The oral glucose tolerance test and the fasting plasma glucose test are common ways of making a diabetes diagnosis. The fasting plasma glucose test is the preferred test because of its convenience, although the oral glucose tolerance test is more accurate. Diagnosing this condition in pregnant women is based on plasma glucose values measured during the oral glucose tolerance test.

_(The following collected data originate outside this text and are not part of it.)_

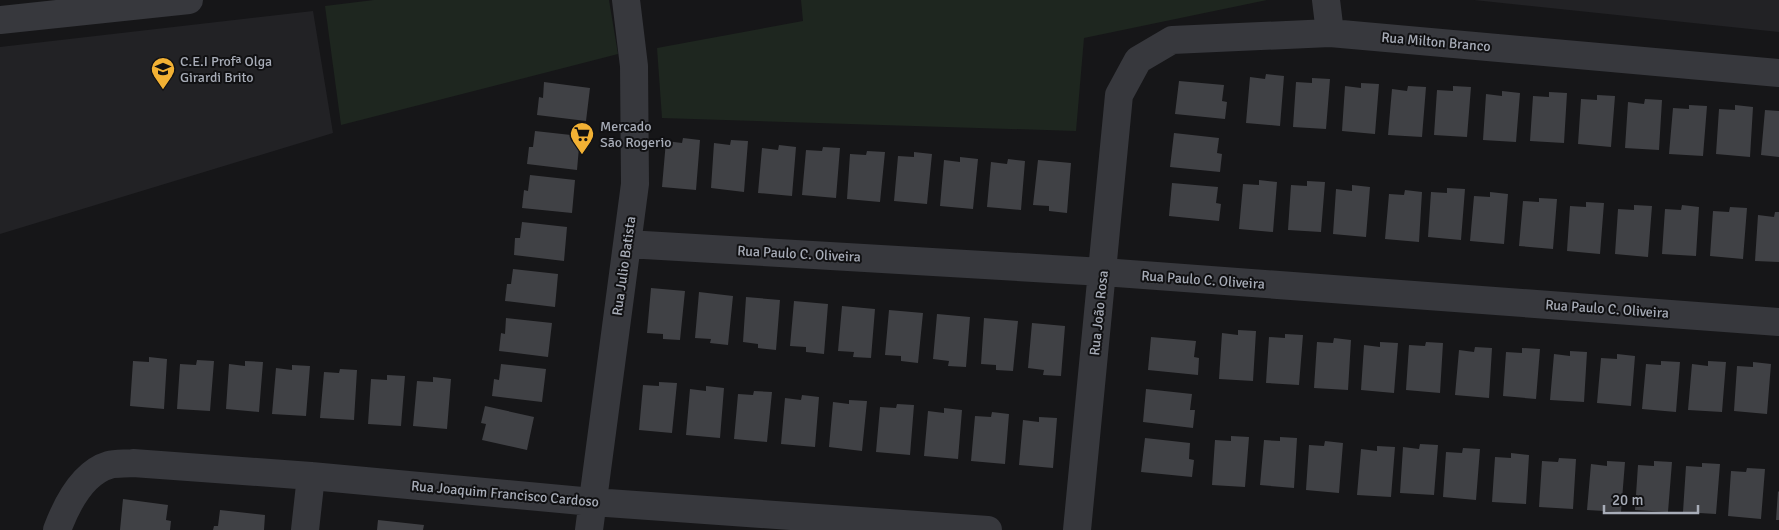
<svg xmlns="http://www.w3.org/2000/svg" width="1779" height="530" font-family="Signika,sans-serif">
<style>
.built{fill:#222225}
.green{fill:#1e261f}
.building{fill:#404145}
.lines{fill:none;stroke-linecap:round;stroke-linejoin:round}
.minor{stroke:#37383d;stroke-width:28}
.labels{text-anchor:middle;dominant-baseline:central;stroke-width:4;stroke-linejoin:round;paint-order:stroke}
.street-label{font-size:14px;fill:#a8adb8;stroke:#111113}
.poi-label{font-size:14px;fill:#a8adb8;stroke:#111113;text-anchor:start}
</style>
<rect width="100%" height="100%" fill="#161618"/>
<path class="built" d="M1474,0H1779V32Z
M313,11L333,133L0,234V47Z"/>
<path class="green" d="M374,0H609L618,54L341,125L325,6Z
M801,0H1267L1084,38L1076,131L662,118L657,48L803,21Z"/>
<path class="building" d="M1266,74L1284,76L1280,126L1246,123L1250,77L1265,79Z
M1312,78L1330,79L1326,129L1293,127L1296,82L1312,83Z
M1179,81L1224,85L1222,101L1227,102L1225,119L1175,114Z
M544,82L590,88L586,121L537,115L539,97L543,98Z
M1361,83L1379,84L1375,134L1342,131L1345,86L1361,88Z
M1408,86L1426,87L1422,137L1388,135L1392,89L1407,91Z
M1453,86L1471,87L1467,137L1434,135L1437,90L1453,91Z
M1502,91L1520,93L1516,142L1483,140L1486,94L1502,96Z
M1549,92L1567,93L1564,143L1530,141L1533,96L1549,97Z
M1597,95L1615,96L1611,147L1578,144L1581,99L1597,100Z
M1645,99L1662,100L1659,150L1625,148L1628,102L1644,104Z
M1689,105L1707,106L1703,156L1669,154L1673,108L1689,109Z
M1735,105L1753,107L1750,157L1716,154L1719,109L1735,110Z
M1765,110L1779,111V157L1761,155Z
M535,131L580,136L577,170L527,164L529,147H533Z
M1174,133L1219,138L1217,153L1222,154L1220,172L1170,167Z
M683,138L700,140L696,190L662,187L666,141L682,143Z
M731,140L748,141L744,192L711,188L714,143L730,145Z
M779,145L796,147L792,196L758,193L762,148L778,150Z
M823,147L840,148L836,198L802,195L806,150L822,151Z
M867,151L885,152L880,202L847,199L850,154L866,155Z
M914,152L932,154L927,204L894,201L898,156L914,157Z
M960,157L978,159L973,209L940,206L944,160L960,162Z
M1008,159L1025,161L1021,210L987,207L991,162L1007,164Z
M1038,160L1071,163L1067,213L1049,211V206L1033,205Z
M530,175L575,180L572,213L522,208L524,190L528,191Z
M1259,180L1277,182L1273,232L1239,229L1243,184L1259,185Z
M1307,181L1325,182L1321,232L1288,230L1291,185L1307,186Z
M1172,183L1218,187L1216,203L1221,204L1219,221L1169,216Z
M1352,185L1370,187L1366,237L1333,234L1336,189L1352,191Z
M1447,188L1465,189L1461,240L1428,237L1431,192L1447,193Z
M1405,190L1422,192L1419,242L1385,239L1389,194L1404,195Z
M1490,192L1508,194L1504,244L1470,241L1474,196L1490,197Z
M1539,198L1557,199L1553,249L1519,246L1523,201L1539,202Z
M1586,202L1604,203L1600,254L1567,251L1570,206L1586,207Z
M1634,205L1652,206L1648,257L1615,254L1618,209L1634,210Z
M1682,205L1699,207L1696,256L1662,254L1665,209L1681,210Z
M1730,207L1747,208L1743,259L1710,256L1713,211L1729,212Z
M1775,212H1779V262L1755,261L1758,215L1774,217Z
M522,222L567,227L564,261L514,255L515,238H520Z
M513,269L558,274L555,307L505,301L507,284H511Z
M651,288L685,291L680,340L663,339V334L647,333Z
M699,292L733,296L728,345L710,343L711,339L695,338Z
M746,297L780,300L776,350L758,348V344L743,342Z
M794,301L828,304L824,354L806,352V347L790,346Z
M842,306L875,309L871,358L853,357L854,352L838,351Z
M889,310L923,313L918,363L901,361V356L885,355Z
M937,314L970,317L966,367L948,366L949,361L933,359Z
M506,318L552,323L548,357L499,351L501,333L505,334Z
M984,318L1018,321L1013,371L996,370V365L981,364Z
M1032,323L1065,326L1061,376L1043,375L1044,370L1028,368Z
M1238,330L1256,331L1253,381L1219,379L1222,333L1238,335Z
M1285,334L1303,335L1299,385L1266,383L1269,337L1285,338Z
M1151,337L1196,341L1194,357L1199,358L1198,375L1148,370Z
M1334,338L1351,340L1348,390L1314,388L1317,342L1333,343Z
M1380,342L1398,343L1394,393L1361,390L1364,345L1380,347Z
M1426,342L1443,343L1440,393L1406,390L1409,345L1425,346Z
M1475,347L1492,348L1489,398L1455,395L1459,350L1474,352Z
M1522,348L1540,349L1536,399L1503,396L1506,352L1522,353Z
M1570,351L1587,352L1584,402L1550,400L1554,354L1570,356Z
M1617,354L1635,356L1631,406L1597,403L1601,358L1617,359Z
M149,357L167,359L164,409L130,406L133,361L149,362Z
M197,360L214,361L210,411L177,409L180,364L196,365Z
M245,361L263,362L259,412L226,409L229,364L245,366Z
M1661,361L1680,362L1676,412L1642,409L1646,364L1661,365Z
M1708,361L1726,362L1722,412L1688,410L1692,364L1708,366Z
M1753,362L1771,364L1767,414L1734,411L1737,366L1753,367Z
M501,364L546,369L542,402L492,396L494,379L499,380Z
M292,365L310,366L306,416L272,414L276,368L292,370Z
M340,369L357,370L354,420L320,418L324,372L339,373Z
M387,375L405,376L401,426L368,424L371,379L387,380Z
M433,377L451,379L447,429L413,426L417,381L433,382Z
M659,382L677,383L672,433L639,430L643,385L659,386Z
M706,386L724,388L720,438L686,435L690,389L706,391Z
M1146,389L1192,394L1190,410H1195L1193,428L1143,422Z
M754,391L772,392L767,442L734,439L738,394L753,395Z
M802,395L819,397L815,447L781,444L785,398L801,400Z
M849,400L867,401L862,451L829,447L833,402L849,404Z
M897,404L914,405L910,455L876,452L880,407L896,408Z
M485,406L534,417L527,450L482,440L486,424L481,423Z
M944,408L962,410L958,459L924,456L928,411L944,413Z
M992,412L1009,414L1005,464L971,461L975,416L991,417Z
M1039,417L1057,418L1053,468L1019,465L1023,420L1039,422Z
M1231,436L1249,437L1245,487L1212,485L1215,440L1231,441Z
M1280,437L1297,438L1294,488L1260,485L1264,440L1280,441Z
M1145,438L1190,443L1189,459L1194,460L1192,477L1141,472Z
M1325,441L1343,443L1339,493L1306,490L1309,445L1324,446Z
M1420,444L1438,445L1434,495L1400,493L1403,447L1419,449Z
M1377,446L1395,447L1391,497L1357,495L1361,449L1377,451Z
M1463,448L1480,449L1476,500L1443,497L1446,452L1462,453Z
M1511,453L1529,455L1526,504L1492,502L1495,457L1511,458Z
M1559,458L1576,459L1573,509L1539,507L1542,461L1558,462Z
M1607,461L1625,462L1621,512L1587,510L1591,464L1607,466Z
M1654,461L1672,462L1668,512L1635,510L1638,465L1654,466Z
M1702,463L1720,464L1716,514L1683,512L1686,466L1702,467Z
M1747,468L1765,469L1761,519L1728,516L1731,471L1746,472Z
M1778,491L1779,492V520H1776Z
M123,499L168,505L166,520L171,521L170,530H120Z
M220,510L265,515L264,530H213L214,526H218Z
M378,520L424,525L423,530H377Z"/>
<g class="lines">
<path class="minor" d="M1326,0L1330,33
M0,20L189,0
M627,244L1103,272L1779,322
M57,530C66,506 82,473 109,465C116,463 126,464 133,463L311,476L593,502L988,530
M305,530L311,476
M589,530L635,184L634,66L626,0
M1077,530L1119,95L1138,60L1172,40L1330,33L1779,73"/>
</g>
<defs>
<g id="school-pin" transform="scale(1.25)"><path d="M0 17L-7.5 6A9.5 9.5 0 1 1 7.5 6Z" fill="#f2b134" stroke="#111113"/><path d="M0-5L7-2L0 1L-7-2ZM-4 1L0 2.5L4 1V4Q0 6-4 4Z" fill="#111"/></g>
<g id="supermarket-pin" transform="scale(1.25)"><path d="M0 17L-7.5 6A9.5 9.5 0 1 1 7.5 6Z" fill="#f2b134" stroke="#111113"/><path d="M-6-5.5h2.5l.6 2H6L4.5 2H-2.5L-4.4-4H-6ZM-1.5 3.2a1.3 1.3 0 1 0 .1 0ZM3 3.2a1.3 1.3 0 1 0 .1 0Z" fill="#111"/></g>
</defs>
<g fill-rule="evenodd">
<use href="#school-pin" x="163" y="69"/>
<use href="#supermarket-pin" x="582" y="134"/>
</g>
<g class="labels">
<g class="street-label">
<text transform="translate(1436 42) rotate(5)">Rua Milton Branco</text>
<text transform="translate(799 254) rotate(3)">Rua Paulo C. Oliveira</text>
<text transform="translate(624 266) rotate(-82)">Rua Julio Batista</text>
<text transform="translate(1203 280) rotate(4)">Rua Paulo C. Oliveira</text>
<text transform="translate(1607 309) rotate(4)">Rua Paulo C. Oliveira</text>
<text transform="translate(1099 313) rotate(-84)">Rua João Rosa</text>
<text transform="translate(505 494) rotate(5)">Rua Joaquim Francisco Cardoso</text>
</g>
<g class="poi-label">
<text x="180" y="61">C.E.I Profª Olga<tspan x="180" dy="16">Girardi Brito</tspan></text>
<text x="600" y="126">Mercado<tspan x="600" dy="16">São Rogerio</tspan></text>
</g>
</g>
<path d="M1604 505v8h94v-8" fill="none" stroke="#a8adb8" stroke-width="2.5"/>
<text x="1612" y="505" font-size="15" fill="#a8adb8" stroke="#111113" stroke-width="4" paint-order="stroke">20 m</text>
</svg>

Diagnosing Diabetes: An Overview

In people with diabetes, the pancreas either produces little or no insulin, or the cells do not respond appropriately to the insulin that is produced. Glucose builds up in the blood, overflows into the urine, and passes out of the body. Thus, the body loses its main source of fuel even though the blood contains large amounts of glucose.
 
In pre-diabetes, blood glucose levels are higher than normal but not high enough to be characterized as diabetes.
 
The fasting plasma glucose test is the preferred test for making a diabetes diagnosis -- both type 1 or type 2 diabetes. It is most reliable when done in the morning; however, a diabetes diagnosis can be made after positive results with any one of four tests, with confirmation results from the same test on a different day:
 
  • A plasma glucose value of 126 mg/dL or more after a person has fasted for eight hours.
     
  • An oral glucose tolerance test (OGTT) plasma glucose value of 200 mg/dL or more in a blood sample taken two hours after a person has consumed a drink containing 75 grams of glucose dissolved in water. This test, taken in a laboratory or the doctor's office, measures plasma glucose at timed intervals over a three-hour period.
     
  • A random (taken any time of day) plasma glucose value of 200 mg/dL or more, along with the presence of diabetes symptoms.

 

  • A hemoglobin A1C level of 6.5 percent or higher.